Khalid Louguid Il est des œuvres qui dépassent leur fonction pour devenir des signes. Non pas des signes décoratifs, mais des signes structurants, capables de redéfinir la manière dont un territoire se pense et se projette. À 250 mètres de hauteur, dressée sur la rive droite du Bouregreg, entre Rabat et Salé, la Tour Mohammed VI ne relève pas uniquement de l’exploit technique ou de la démonstration architecturale : elle incarne une mutation. Celle d’un Maroc qui, en quelques décennies, a su transformer ses équilibres internes pour se positionner comme un acteur crédible, visible et assumé dans les dynamiques urbaines, économiques et culturelles contemporaines.
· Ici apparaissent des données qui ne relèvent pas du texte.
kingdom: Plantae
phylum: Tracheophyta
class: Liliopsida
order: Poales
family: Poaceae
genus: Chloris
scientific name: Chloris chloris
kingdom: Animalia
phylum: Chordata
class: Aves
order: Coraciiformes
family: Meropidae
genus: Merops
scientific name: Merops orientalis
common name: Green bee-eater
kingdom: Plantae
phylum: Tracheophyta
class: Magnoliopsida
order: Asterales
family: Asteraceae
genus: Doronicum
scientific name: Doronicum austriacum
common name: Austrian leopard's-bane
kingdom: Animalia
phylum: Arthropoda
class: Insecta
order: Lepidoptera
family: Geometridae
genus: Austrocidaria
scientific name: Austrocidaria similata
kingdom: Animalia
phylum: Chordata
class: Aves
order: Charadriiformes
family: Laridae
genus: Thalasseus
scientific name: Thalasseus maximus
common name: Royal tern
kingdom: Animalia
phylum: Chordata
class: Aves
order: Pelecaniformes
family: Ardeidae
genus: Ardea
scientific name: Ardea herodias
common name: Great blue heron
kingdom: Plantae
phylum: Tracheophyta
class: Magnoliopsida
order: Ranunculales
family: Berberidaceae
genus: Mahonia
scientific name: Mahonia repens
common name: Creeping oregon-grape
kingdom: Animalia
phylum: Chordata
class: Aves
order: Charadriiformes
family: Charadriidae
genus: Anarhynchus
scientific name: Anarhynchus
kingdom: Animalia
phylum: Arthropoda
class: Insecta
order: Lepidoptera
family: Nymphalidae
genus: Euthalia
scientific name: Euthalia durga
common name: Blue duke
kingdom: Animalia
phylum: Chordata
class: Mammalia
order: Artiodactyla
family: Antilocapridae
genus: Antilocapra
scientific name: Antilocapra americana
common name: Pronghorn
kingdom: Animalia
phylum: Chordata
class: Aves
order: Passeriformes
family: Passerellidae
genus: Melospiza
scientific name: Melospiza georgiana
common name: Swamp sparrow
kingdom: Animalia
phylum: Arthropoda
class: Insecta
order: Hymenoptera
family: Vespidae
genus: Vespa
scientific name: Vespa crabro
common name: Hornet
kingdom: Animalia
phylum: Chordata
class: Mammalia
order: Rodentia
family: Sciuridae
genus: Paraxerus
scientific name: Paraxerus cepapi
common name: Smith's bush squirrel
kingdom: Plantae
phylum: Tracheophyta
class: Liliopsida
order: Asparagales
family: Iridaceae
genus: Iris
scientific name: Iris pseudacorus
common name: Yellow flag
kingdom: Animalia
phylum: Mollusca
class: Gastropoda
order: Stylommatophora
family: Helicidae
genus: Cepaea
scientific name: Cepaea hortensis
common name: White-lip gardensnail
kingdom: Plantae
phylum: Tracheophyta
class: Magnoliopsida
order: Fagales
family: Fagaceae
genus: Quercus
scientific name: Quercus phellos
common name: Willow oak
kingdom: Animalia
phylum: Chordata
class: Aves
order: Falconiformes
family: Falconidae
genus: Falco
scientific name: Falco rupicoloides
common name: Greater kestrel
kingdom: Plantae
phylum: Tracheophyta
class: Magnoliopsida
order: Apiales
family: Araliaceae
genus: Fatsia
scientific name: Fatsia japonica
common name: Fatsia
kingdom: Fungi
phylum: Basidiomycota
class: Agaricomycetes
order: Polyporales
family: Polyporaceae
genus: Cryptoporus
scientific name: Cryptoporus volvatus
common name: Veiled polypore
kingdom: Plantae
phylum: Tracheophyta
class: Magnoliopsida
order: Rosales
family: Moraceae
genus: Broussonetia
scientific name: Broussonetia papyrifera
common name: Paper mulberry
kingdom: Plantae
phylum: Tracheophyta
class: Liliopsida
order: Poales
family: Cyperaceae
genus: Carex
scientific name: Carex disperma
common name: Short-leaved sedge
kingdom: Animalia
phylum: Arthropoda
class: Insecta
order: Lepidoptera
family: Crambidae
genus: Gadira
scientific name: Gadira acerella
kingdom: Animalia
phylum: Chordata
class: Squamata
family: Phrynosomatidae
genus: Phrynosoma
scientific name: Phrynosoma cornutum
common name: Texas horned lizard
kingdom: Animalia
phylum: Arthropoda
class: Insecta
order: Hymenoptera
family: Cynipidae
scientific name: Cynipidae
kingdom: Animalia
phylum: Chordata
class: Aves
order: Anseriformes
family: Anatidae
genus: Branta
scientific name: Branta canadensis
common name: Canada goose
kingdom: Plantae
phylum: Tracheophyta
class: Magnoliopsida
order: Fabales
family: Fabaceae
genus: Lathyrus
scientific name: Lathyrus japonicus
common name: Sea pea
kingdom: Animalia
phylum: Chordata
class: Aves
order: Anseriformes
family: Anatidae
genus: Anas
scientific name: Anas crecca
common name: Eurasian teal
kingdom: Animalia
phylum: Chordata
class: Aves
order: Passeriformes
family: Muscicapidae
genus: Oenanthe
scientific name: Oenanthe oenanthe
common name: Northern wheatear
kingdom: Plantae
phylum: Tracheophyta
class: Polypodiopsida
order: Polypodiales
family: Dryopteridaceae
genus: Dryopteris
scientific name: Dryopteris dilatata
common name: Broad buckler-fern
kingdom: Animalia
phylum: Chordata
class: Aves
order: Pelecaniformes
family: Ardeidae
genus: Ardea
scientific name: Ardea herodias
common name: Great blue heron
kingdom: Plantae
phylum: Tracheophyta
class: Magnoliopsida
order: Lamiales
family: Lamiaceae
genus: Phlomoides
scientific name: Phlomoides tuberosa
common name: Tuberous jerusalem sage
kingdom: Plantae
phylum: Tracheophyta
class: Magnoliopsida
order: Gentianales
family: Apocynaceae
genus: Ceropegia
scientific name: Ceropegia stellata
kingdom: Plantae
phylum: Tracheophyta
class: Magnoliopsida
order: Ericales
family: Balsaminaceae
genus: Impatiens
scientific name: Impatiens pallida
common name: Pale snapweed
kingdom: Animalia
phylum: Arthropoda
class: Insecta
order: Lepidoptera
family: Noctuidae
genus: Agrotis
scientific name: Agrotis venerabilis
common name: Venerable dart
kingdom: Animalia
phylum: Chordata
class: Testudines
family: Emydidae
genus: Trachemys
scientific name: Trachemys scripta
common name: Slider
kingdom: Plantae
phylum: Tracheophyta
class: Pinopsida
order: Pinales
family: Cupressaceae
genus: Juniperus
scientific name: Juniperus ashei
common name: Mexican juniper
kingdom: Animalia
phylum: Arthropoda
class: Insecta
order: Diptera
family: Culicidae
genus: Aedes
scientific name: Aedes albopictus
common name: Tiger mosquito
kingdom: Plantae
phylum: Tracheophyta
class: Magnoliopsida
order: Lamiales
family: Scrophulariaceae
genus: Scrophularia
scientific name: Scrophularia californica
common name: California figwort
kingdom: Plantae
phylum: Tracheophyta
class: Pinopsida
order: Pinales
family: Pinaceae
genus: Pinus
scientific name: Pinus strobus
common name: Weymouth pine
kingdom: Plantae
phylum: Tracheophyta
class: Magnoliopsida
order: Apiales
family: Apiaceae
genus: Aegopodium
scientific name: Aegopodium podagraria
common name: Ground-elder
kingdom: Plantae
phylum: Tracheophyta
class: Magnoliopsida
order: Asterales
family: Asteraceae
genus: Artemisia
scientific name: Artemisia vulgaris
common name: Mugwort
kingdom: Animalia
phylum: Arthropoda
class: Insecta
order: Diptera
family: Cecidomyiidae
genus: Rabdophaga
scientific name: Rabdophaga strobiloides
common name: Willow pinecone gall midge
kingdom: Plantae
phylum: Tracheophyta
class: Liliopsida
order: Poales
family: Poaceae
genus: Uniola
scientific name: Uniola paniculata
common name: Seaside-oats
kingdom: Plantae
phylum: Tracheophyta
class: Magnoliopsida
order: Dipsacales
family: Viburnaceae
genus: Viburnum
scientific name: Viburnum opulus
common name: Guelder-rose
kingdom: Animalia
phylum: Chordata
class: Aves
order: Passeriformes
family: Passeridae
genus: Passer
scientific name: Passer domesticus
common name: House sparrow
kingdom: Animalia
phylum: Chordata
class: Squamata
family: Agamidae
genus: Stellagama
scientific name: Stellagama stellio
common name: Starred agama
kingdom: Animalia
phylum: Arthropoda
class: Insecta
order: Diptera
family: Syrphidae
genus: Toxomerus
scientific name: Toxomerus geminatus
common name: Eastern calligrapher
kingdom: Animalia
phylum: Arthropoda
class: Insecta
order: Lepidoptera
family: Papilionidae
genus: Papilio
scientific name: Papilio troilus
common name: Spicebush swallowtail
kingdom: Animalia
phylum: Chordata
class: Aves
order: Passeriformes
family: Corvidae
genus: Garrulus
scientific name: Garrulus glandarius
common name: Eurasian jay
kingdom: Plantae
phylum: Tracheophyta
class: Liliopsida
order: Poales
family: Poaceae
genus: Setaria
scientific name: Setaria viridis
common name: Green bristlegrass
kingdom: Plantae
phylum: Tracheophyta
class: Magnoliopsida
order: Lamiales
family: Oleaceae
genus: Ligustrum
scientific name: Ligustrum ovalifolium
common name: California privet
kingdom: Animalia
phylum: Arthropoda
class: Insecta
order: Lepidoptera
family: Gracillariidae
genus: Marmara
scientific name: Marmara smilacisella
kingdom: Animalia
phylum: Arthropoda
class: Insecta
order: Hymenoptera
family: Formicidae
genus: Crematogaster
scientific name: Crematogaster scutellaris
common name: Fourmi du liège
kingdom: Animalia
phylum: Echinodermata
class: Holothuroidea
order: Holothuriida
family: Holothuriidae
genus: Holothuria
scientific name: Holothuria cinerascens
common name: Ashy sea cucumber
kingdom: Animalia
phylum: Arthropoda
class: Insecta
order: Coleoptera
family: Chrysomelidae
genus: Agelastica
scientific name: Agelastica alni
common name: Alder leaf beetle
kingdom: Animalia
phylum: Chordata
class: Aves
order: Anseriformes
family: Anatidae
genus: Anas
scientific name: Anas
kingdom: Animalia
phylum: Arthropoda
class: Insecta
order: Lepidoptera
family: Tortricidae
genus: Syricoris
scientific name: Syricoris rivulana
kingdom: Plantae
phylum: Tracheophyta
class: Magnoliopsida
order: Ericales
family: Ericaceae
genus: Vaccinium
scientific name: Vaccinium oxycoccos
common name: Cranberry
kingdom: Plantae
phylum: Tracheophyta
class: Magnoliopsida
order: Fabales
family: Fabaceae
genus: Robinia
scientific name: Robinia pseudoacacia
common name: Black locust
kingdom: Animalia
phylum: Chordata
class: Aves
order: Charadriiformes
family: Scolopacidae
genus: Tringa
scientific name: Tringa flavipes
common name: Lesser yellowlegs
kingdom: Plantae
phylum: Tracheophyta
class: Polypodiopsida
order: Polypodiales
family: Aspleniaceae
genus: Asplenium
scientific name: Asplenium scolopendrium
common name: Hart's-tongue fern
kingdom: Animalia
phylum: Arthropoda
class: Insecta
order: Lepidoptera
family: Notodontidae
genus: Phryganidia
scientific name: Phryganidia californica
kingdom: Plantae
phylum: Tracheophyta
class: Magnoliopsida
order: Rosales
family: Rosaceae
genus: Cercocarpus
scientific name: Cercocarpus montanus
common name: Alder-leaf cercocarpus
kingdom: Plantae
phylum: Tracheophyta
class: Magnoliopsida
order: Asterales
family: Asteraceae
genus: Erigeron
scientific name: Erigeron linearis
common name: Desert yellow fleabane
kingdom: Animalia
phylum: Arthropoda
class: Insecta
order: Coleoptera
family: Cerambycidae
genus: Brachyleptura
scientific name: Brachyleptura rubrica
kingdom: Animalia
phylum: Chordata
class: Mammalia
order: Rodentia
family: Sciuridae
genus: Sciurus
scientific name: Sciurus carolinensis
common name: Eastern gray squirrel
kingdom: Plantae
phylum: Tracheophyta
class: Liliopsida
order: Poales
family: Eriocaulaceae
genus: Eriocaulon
Livrée le 30 mars 2026 par le groupe Besix, après un décalage de près de quatre ans sur le calendrier initial, la tour ne porte pas les stigmates du retard, mais la maturité du temps long, celui des projets qui se pensent à l’échelle d’une génération plutôt qu’à celle d’un cycle budgétaire.

L’inauguration officielle, le 13 avril 2026, par Son Altesse Royale le Prince Héritier Moulay El Hassan, sur ordre de Sa Majesté le Roi Mohammed VI, ne saurait être réduite à un simple événement institutionnel. Elle s’inscrit dans une continuité politique et symbolique où l’acte de bâtir devient une extension du projet national. Dans ce moment précis, où la tradition protocolaire rencontre la verticalité futuriste de l’édifice, le Maroc donne à voir une synthèse rare : celle d’un pays capable d’articuler son héritage monarchique, sa stabilité institutionnelle et son ambition de modernité sans rupture, sans mimétisme, sans dissonance. La tour n’est pas une importation, elle est une expression.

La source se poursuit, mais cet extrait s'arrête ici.